Syria aid teams prepare to renew Homs evacuations
DAMASCUS - Agence France-Presse
Civilians carry their belongings as they walk towards a meeting point to be evacuated from a besieged area of Homs February 9, 2014. REUTERS Photo
Aid teams prepared to enter the besieged Old City of Homs in central Syria to evacuate civilians on Monday, braving fighting that saw mortar fire rain down during operations a day earlier.A source at the Syrian Red Crescent said discussions were still underway on whether an initial three-day truce would be extended to allow the humanitarian operations to continue on Monday.
"Today we will continue the evacuation of civilians via the same routes or new ones," the source said.
"A meeting between the UN and the governor of Homs is underway. In principle, the ceasefire will be extended, and we will try to get civilians out as soon as possible," the source added.
He said aid would also be delivered to besieged neighbourhoods of the Old City of Homs and had been loaded into the buses that would evacuate civilians.

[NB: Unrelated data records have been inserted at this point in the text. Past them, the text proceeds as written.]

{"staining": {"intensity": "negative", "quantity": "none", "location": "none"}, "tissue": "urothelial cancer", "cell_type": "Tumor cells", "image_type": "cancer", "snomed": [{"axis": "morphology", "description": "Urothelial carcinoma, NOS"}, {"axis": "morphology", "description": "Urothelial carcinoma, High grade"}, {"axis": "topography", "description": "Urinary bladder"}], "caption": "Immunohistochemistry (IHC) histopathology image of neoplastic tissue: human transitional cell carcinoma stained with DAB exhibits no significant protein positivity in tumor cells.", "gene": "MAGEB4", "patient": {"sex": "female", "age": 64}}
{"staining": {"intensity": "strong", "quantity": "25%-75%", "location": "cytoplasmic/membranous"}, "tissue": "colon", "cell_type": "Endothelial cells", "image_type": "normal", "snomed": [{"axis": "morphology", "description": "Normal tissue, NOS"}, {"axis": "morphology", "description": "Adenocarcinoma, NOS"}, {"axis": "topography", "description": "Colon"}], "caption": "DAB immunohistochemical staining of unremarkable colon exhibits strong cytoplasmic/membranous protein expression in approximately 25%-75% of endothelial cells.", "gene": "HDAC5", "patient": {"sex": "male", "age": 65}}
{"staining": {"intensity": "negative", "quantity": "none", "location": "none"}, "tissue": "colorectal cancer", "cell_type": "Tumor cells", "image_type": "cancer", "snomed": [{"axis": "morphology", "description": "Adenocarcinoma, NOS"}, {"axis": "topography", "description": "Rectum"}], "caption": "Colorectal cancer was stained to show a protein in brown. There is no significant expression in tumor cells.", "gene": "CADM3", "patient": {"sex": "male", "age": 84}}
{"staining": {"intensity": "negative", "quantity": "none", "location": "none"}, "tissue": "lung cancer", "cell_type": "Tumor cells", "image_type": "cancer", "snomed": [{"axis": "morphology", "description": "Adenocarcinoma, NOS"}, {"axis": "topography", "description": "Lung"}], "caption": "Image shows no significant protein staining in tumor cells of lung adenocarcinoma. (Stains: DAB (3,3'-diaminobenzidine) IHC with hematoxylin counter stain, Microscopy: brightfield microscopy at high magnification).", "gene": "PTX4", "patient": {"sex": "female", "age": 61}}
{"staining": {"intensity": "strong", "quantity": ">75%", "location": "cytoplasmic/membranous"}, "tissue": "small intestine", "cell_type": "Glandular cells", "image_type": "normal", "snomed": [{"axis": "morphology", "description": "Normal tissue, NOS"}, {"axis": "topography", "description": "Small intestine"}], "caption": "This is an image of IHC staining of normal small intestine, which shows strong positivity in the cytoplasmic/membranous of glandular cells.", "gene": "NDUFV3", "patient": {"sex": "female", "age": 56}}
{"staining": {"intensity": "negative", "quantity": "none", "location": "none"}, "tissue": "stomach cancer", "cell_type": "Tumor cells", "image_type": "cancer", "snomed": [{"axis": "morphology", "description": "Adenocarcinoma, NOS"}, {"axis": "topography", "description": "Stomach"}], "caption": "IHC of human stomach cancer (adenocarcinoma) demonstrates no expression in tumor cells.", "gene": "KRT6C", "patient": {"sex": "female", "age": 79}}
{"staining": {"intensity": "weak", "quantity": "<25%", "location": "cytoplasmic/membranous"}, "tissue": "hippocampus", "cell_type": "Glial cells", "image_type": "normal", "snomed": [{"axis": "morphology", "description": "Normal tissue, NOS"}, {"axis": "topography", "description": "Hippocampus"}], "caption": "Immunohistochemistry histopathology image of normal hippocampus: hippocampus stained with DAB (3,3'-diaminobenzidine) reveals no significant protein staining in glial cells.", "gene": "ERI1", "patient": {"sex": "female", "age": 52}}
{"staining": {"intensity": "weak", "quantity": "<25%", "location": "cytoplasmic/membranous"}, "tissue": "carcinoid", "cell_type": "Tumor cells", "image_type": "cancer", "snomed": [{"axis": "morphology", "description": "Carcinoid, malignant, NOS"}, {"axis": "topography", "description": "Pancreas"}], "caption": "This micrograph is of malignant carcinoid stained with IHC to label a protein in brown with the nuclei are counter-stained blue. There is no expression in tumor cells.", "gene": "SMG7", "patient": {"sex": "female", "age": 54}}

An activist in Homs said a deal to extend the truce by another 72 hours had been agreed, but there was no immediate official confirmation.
Three days of humanitarian access to Homs, parts of which have been under siege for nearly two years, began on Friday under a UN-mediated deal between the Syrian regime and rebels.
The first day of operations saw 83 civilians evacuated, with Red Crescent volunteers aiding fragile elderly women and men aboard buses waiting to take them away.
The operations continued on Saturday, but the Red Crescent said vehicles delivering aid came under fire and a driver was injured.
Mortar shell fire was also reported during the delivery, with the Syrian Observatory for Human Rights saying several people were killed.
Despite the fire, the Red Crescent said it was able to deliver 250 food parcels, along with hygiene kits and medicine.
Some 3,000 people are believed to be trapped in the besieged parts of Homs city, with many surviving on little more than olives and grass.
The operations resumed on Sunday, with some 600 people escaping the Old City, much of which has been devastated by brutal fighting between the regime and rebels.
Television footage broadcast by Beirut-based channel Al-Mayadeen showed exhausted and frail women, children and elderly men getting off the evacuation buses.
"We had nothing. All the children were sick, we even had nothing to drink," said one exhausted woman, her three children standing round her.
But the ceasefire was tested again on Sunday, with mortar fire hitting one besieged district and killing seven people, all of them opposition fighters, the Observatory said.
Homs, much of which has been reduced to rubble, was dubbed "the capital of the revolution" by activists before a bloody 2012 offensive by regime forces recaptured much of the city.
Regime forces imposed a tight blockade on the remaining rebel-held areas after their 2012 assault and further tightened the noose last summer with the capture of the town of Qusayr, which cut off rebel supply lines to neighbouring Lebanon.
Humanitarian access to besieged parts of the city was one of the items on the agenda during peace talks between the regime and rebels held in Switzerland last month.
But the deal and ceasefire announced last week appeared to have been agreed outside the framework of the peace talks, which resumed for a second round in Geneva on Monday.
Meanwhile the World Food Programme (WFP), which has been involved in the Homs operation, demanded unhindered humanitarian access to all besieged areas in Syria.
"One-off convoys into besieged areas offer only a minimum of relief," said the group's executive director Ertharin Cousin.
"We need full access to people in need," he added.
Elsewhere in the country, Syrian state television reported that "terrorists" - the regime name for rebels -- had prevented the Red Crescent from delivering food and medicine to Aleppo's central prison for a fourth day.
The television said this had led "to the deaths of 20 inmates from malnutrition and lack of medicine".
An estimated 3,000 detainees, including Islamists, activists and minors are held at the prison, which has been under attack by rebels for months.
They launched a major assault last week, briefly entering the facility, but were pushed back under heavy aerial attack by regime forces.